■ **TASK DIRECTIONS**
An exact, complete copy of the lines below is the expected answer.
[Opening LISTED ENTRIES section]
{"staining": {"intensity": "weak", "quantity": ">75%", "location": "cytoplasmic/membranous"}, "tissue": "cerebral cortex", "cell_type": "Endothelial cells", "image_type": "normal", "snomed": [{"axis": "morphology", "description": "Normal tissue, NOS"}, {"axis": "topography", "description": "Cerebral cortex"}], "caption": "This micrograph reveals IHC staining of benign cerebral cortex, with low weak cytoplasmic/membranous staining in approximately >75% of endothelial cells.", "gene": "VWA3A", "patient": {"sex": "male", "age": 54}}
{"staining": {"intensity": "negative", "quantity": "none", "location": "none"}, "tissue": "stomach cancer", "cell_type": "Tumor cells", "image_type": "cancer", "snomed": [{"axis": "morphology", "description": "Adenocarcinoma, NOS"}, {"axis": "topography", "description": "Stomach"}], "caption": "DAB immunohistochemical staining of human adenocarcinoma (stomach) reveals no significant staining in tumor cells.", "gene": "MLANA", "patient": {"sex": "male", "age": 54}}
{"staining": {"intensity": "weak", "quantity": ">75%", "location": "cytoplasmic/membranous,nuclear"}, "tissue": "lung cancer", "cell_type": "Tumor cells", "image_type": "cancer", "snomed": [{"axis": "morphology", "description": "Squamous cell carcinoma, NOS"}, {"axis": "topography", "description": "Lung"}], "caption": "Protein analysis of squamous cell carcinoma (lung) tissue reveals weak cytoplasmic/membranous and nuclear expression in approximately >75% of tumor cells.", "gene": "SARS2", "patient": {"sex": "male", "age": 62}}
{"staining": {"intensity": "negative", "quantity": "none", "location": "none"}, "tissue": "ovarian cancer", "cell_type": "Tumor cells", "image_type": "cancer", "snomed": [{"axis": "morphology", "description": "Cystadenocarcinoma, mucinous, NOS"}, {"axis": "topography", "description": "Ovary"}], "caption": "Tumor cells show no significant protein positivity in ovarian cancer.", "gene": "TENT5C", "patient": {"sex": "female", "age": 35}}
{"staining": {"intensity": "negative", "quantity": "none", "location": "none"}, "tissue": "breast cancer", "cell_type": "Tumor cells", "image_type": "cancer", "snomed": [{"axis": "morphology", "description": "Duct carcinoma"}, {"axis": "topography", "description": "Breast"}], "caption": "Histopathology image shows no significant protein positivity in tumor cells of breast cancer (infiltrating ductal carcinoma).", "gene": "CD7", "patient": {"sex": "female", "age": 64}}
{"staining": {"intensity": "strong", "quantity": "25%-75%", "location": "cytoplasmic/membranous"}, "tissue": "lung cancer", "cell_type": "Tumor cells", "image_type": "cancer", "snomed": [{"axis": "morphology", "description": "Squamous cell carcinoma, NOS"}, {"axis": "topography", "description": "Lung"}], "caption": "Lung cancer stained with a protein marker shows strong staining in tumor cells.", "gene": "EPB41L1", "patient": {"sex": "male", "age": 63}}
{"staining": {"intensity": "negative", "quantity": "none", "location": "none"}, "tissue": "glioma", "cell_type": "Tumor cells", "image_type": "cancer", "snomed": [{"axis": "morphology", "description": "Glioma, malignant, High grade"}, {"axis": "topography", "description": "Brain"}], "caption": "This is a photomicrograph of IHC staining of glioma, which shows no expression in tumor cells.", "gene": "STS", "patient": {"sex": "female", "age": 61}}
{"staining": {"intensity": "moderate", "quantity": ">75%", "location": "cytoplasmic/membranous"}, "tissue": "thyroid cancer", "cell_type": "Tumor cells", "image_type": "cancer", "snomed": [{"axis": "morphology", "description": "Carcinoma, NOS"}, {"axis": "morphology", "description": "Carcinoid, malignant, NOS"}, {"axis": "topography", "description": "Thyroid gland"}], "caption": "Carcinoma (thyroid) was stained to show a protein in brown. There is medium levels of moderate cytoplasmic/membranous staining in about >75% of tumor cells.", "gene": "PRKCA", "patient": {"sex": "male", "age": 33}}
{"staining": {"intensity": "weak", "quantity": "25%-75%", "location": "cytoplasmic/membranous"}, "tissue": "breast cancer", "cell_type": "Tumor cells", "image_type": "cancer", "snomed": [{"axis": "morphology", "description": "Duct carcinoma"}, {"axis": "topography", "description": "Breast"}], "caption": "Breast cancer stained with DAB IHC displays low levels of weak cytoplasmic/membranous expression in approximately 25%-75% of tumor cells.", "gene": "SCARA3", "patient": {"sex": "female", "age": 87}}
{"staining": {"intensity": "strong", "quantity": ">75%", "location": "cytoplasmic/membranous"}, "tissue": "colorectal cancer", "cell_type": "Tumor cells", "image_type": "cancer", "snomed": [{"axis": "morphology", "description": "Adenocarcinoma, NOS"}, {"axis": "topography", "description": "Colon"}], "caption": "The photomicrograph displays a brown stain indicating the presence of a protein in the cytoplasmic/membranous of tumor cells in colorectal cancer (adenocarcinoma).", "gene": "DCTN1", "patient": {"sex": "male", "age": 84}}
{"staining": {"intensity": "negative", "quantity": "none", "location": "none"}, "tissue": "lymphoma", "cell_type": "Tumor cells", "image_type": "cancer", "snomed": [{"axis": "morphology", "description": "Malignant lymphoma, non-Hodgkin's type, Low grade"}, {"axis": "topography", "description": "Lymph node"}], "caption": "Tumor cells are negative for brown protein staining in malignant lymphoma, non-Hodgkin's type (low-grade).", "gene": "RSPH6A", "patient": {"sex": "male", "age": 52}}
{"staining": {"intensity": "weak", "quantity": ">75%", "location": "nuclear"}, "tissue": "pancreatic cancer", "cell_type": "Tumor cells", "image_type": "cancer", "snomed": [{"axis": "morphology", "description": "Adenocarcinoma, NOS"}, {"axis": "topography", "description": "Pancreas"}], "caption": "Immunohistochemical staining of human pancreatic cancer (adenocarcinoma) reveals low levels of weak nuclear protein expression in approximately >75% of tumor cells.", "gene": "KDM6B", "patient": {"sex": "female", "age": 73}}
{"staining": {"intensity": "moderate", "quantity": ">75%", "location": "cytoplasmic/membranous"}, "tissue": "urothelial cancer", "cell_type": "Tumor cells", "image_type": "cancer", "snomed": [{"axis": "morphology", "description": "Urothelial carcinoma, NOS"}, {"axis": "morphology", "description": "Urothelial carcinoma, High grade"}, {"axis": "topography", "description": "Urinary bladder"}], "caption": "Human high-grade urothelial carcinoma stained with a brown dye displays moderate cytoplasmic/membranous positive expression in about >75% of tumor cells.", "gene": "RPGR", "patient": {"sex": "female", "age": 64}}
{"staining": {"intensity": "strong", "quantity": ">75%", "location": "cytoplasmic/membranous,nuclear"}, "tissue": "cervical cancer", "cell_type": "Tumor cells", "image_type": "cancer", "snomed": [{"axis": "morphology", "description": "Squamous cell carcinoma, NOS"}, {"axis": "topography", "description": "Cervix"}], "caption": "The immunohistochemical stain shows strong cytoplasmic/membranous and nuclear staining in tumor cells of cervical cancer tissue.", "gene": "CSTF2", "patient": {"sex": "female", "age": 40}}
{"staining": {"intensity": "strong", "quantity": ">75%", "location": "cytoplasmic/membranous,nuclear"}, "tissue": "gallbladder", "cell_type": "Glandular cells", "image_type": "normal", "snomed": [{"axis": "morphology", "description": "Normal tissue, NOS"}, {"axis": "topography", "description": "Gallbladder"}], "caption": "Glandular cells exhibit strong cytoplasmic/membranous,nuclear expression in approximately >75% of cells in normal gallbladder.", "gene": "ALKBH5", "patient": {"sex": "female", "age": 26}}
[Closing LISTED ENTRIES section]
■ **RESPONSE**
{"staining": {"intensity": "weak", "quantity": ">75%", "location": "cytoplasmic/membranous"}, "tissue": "cerebral cortex", "cell_type": "Endothelial cells", "image_type": "normal", "snomed": [{"axis": "morphology", "description": "Normal tissue, NOS"}, {"axis": "topography", "description": "Cerebral cortex"}], "caption": "This micrograph reveals IHC staining of benign cerebral cortex, with low weak cytoplasmic/membranous staining in approximately >75% of endothelial cells.", "gene": "VWA3A", "patient": {"sex": "male", "age": 54}}
{"staining": {"intensity": "negative", "quantity": "none", "location": "none"}, "tissue": "stomach cancer", "cell_type": "Tumor cells", "image_type": "cancer", "snomed": [{"axis": "morphology", "description": "Adenocarcinoma, NOS"}, {"axis": "topography", "description": "Stomach"}], "caption": "DAB immunohistochemical staining of human adenocarcinoma (stomach) reveals no significant staining in tumor cells.", "gene": "MLANA", "patient": {"sex": "male", "age": 54}}
{"staining": {"intensity": "weak", "quantity": ">75%", "location": "cytoplasmic/membranous,nuclear"}, "tissue": "lung cancer", "cell_type": "Tumor cells", "image_type": "cancer", "snomed": [{"axis": "morphology", "description": "Squamous cell carcinoma, NOS"}, {"axis": "topography", "description": "Lung"}], "caption": "Protein analysis of squamous cell carcinoma (lung) tissue reveals weak cytoplasmic/membranous and nuclear expression in approximately >75% of tumor cells.", "gene": "SARS2", "patient": {"sex": "male", "age": 62}}
{"staining": {"intensity": "negative", "quantity": "none", "location": "none"}, "tissue": "ovarian cancer", "cell_type": "Tumor cells", "image_type": "cancer", "snomed": [{"axis": "morphology", "description": "Cystadenocarcinoma, mucinous, NOS"}, {"axis": "topography", "description": "Ovary"}], "caption": "Tumor cells show no significant protein positivity in ovarian cancer.", "gene": "TENT5C", "patient": {"sex": "female", "age": 35}}
{"staining": {"intensity": "negative", "quantity": "none", "location": "none"}, "tissue": "breast cancer", "cell_type": "Tumor cells", "image_type": "cancer", "snomed": [{"axis": "morphology", "description": "Duct carcinoma"}, {"axis": "topography", "description": "Breast"}], "caption": "Histopathology image shows no significant protein positivity in tumor cells of breast cancer (infiltrating ductal carcinoma).", "gene": "CD7", "patient": {"sex": "female", "age": 64}}
{"staining": {"intensity": "strong", "quantity": "25%-75%", "location": "cytoplasmic/membranous"}, "tissue": "lung cancer", "cell_type": "Tumor cells", "image_type": "cancer", "snomed": [{"axis": "morphology", "description": "Squamous cell carcinoma, NOS"}, {"axis": "topography", "description": "Lung"}], "caption": "Lung cancer stained with a protein marker shows strong staining in tumor cells.", "gene": "EPB41L1", "patient": {"sex": "male", "age": 63}}
{"staining": {"intensity": "negative", "quantity": "none", "location": "none"}, "tissue": "glioma", "cell_type": "Tumor cells", "image_type": "cancer", "snomed": [{"axis": "morphology", "description": "Glioma, malignant, High grade"}, {"axis": "topography", "description": "Brain"}], "caption": "This is a photomicrograph of IHC staining of glioma, which shows no expression in tumor cells.", "gene": "STS", "patient": {"sex": "female", "age": 61}}
{"staining": {"intensity": "moderate", "quantity": ">75%", "location": "cytoplasmic/membranous"}, "tissue": "thyroid cancer", "cell_type": "Tumor cells", "image_type": "cancer", "snomed": [{"axis": "morphology", "description": "Carcinoma, NOS"}, {"axis": "morphology", "description": "Carcinoid, malignant, NOS"}, {"axis": "topography", "description": "Thyroid gland"}], "caption": "Carcinoma (thyroid) was stained to show a protein in brown. There is medium levels of moderate cytoplasmic/membranous staining in about >75% of tumor cells.", "gene": "PRKCA", "patient": {"sex": "male", "age": 33}}
{"staining": {"intensity": "weak", "quantity": "25%-75%", "location": "cytoplasmic/membranous"}, "tissue": "breast cancer", "cell_type": "Tumor cells", "image_type": "cancer", "snomed": [{"axis": "morphology", "description": "Duct carcinoma"}, {"axis": "topography", "description": "Breast"}], "caption": "Breast cancer stained with DAB IHC displays low levels of weak cytoplasmic/membranous expression in approximately 25%-75% of tumor cells.", "gene": "SCARA3", "patient": {"sex": "female", "age": 87}}
{"staining": {"intensity": "strong", "quantity": ">75%", "location": "cytoplasmic/membranous"}, "tissue": "colorectal cancer", "cell_type": "Tumor cells", "image_type": "cancer", "snomed": [{"axis": "morphology", "description": "Adenocarcinoma, NOS"}, {"axis": "topography", "description": "Colon"}], "caption": "The photomicrograph displays a brown stain indicating the presence of a protein in the cytoplasmic/membranous of tumor cells in colorectal cancer (adenocarcinoma).", "gene": "DCTN1", "patient": {"sex": "male", "age": 84}}
{"staining": {"intensity": "negative", "quantity": "none", "location": "none"}, "tissue": "lymphoma", "cell_type": "Tumor cells", "image_type": "cancer", "snomed": [{"axis": "morphology", "description": "Malignant lymphoma, non-Hodgkin's type, Low grade"}, {"axis": "topography", "description": "Lymph node"}], "caption": "Tumor cells are negative for brown protein staining in malignant lymphoma, non-Hodgkin's type (low-grade).", "gene": "RSPH6A", "patient": {"sex": "male", "age": 52}}
{"staining": {"intensity": "weak", "quantity": ">75%", "location": "nuclear"}, "tissue": "pancreatic cancer", "cell_type": "Tumor cells", "image_type": "cancer", "snomed": [{"axis": "morphology", "description": "Adenocarcinoma, NOS"}, {"axis": "topography", "description": "Pancreas"}], "caption": "Immunohistochemical staining of human pancreatic cancer (adenocarcinoma) reveals low levels of weak nuclear protein expression in approximately >75% of tumor cells.", "gene": "KDM6B", "patient": {"sex": "female", "age": 73}}
{"staining": {"intensity": "moderate", "quantity": ">75%", "location": "cytoplasmic/membranous"}, "tissue": "urothelial cancer", "cell_type": "Tumor cells", "image_type": "cancer", "snomed": [{"axis": "morphology", "description": "Urothelial carcinoma, NOS"}, {"axis": "morphology", "description": "Urothelial carcinoma, High grade"}, {"axis": "topography", "description": "Urinary bladder"}], "caption": "Human high-grade urothelial carcinoma stained with a brown dye displays moderate cytoplasmic/membranous positive expression in about >75% of tumor cells.", "gene": "RPGR", "patient": {"sex": "female", "age": 64}}
{"staining": {"intensity": "strong", "quantity": ">75%", "location": "cytoplasmic/membranous,nuclear"}, "tissue": "cervical cancer", "cell_type": "Tumor cells", "image_type": "cancer", "snomed": [{"axis": "morphology", "description": "Squamous cell carcinoma, NOS"}, {"axis": "topography", "description": "Cervix"}], "caption": "The immunohistochemical stain shows strong cytoplasmic/membranous and nuclear staining in tumor cells of cervical cancer tissue.", "gene": "CSTF2", "patient": {"sex": "female", "age": 40}}
{"staining": {"intensity": "strong", "quantity": ">75%", "location": "cytoplasmic/membranous,nuclear"}, "tissue": "gallbladder", "cell_type": "Glandular cells", "image_type": "normal", "snomed": [{"axis": "morphology", "description": "Normal tissue, NOS"}, {"axis": "topography", "description": "Gallbladder"}], "caption": "Glandular cells exhibit strong cytoplasmic/membranous,nuclear expression in approximately >75% of cells in normal gallbladder.", "gene": "ALKBH5", "patient": {"sex": "female", "age": 26}}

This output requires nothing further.